Young voters shying away from LDP

Yomiuri Shimbun file photo
Young people early voting in Fukui City in July.

Young voters appear to be distancing themselves from the ruling party, according to data from exit polls jointly conducted by The Yomiuri Shimbun and Nippon TV networks in lower and upper house elections over the past 10 years.

Among people aged 18-29 who voted in this year’s House of Councillors election, 32% voted for the Liberal Democratic Party, compared to 46% in the 2017 House of Representatives poll.

Nippon Ishin no Kai (Japan Innovation Party), the Democratic Party for the People (DPFP) and Sanseito promoted policies that focused on young people in campaigns for the upper house election on July 10, and they are believed to have been the main beneficiaries in the shift away from the LDP among young voters.
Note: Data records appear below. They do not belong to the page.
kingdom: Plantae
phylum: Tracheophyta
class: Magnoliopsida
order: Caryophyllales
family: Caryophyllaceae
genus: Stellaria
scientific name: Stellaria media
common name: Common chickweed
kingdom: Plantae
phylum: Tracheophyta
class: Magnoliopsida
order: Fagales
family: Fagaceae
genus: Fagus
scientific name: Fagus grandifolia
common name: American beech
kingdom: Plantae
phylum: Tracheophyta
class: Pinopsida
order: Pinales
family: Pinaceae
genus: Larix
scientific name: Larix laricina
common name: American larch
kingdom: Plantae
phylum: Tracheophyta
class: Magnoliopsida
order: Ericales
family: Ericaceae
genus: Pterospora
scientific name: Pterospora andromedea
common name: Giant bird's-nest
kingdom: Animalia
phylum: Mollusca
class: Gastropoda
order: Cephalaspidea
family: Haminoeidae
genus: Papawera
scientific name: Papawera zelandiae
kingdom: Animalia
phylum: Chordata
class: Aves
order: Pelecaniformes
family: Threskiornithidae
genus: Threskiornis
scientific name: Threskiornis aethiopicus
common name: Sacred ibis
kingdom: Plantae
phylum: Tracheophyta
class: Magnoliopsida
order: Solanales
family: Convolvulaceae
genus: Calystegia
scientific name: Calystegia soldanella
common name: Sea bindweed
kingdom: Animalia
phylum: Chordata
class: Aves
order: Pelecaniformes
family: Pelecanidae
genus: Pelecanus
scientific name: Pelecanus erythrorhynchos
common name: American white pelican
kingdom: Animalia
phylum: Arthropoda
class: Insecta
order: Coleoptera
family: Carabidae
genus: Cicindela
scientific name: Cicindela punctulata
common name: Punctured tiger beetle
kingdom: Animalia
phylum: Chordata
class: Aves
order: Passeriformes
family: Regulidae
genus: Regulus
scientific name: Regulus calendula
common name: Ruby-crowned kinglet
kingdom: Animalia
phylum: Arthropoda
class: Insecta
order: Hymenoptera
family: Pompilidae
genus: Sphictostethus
In the 2012 lower house election when the LDP regained power, 31.9% of voters aged 60 or older picked the LDP, the highest percentage among all age groups.

Among people aged 18-29 who voted in the 2017 lower house election, during the administration of former Prime Minister Shinzo Abe, 46% voted for the LDP. Among voters in their 30s, 39.5% picked the LDP. Both figures were higher than those in other age brackets.

The LDP’s pledge to provide free preschool and higher education in its 2017 manifesto is thought to have triggered the surge in support among young people.

In this year’s upper house election, 32% of voters aged 18-29 and 33.9% of voters in their 30s picked the LDP, lower than the 34.1% of voters in their 40s who cast ballots for the ruling party.

Among people who said they usually vote for the LDP, 8.7% voted for Ishin and 4.9% for the DPFP — exceeding the 4.8% who voted for LDP’s coalition partner Komeito — while 3.1% voted for Sanseito and 3% picked the Constitutional Democratic Party of Japan, the largest opposition party.

Among voters in their 30s and younger in the 2019 and 2022 upper house elections, support for Ishin increased from 20.1% to 25.1%, and support for the DPFP went from 10.7% to 20.6%. In this year’s poll, 10.9% of voters in the same demographic picked Sanseito — which was founded in 2020 — surpassing those who picked the Japanese Communist Party at 9%.

“Policies proclaimed by Ishin, the DPFP and Sanseito have attracted support from young people,” Prof. Airo Hino of Waseda University’s Faculty of Political Science and Economics said.

Hino conducted an online survey on voter behavior on July 9, the day before the upper house election, with answers received from 4,811 people.

In the survey, more voters aged 18 to 39 than those in their 40s and older cited free higher education, the introduction of an elective surname system for married couples and the legalization of same-sex marriage as important election issues.

Ishin and the DPFP called for the expansion of free education and the introduction of an elective surname system for married couples in their manifestos.

Sanseito vowed to put more emphasis on the economy rather than pandemic measures and pledged to be more flexible about mask-wearing.

“There is a possibility that young voters were attracted to those parties because they are not satisfied with the ruling LDP, which focused on striking a balance in its policies,” Hino said.

“Conservative and centrist groups have appeared amid an expansion of opposition parties. Votes among young conservatives that had gone to the LDP have now become dispersed.”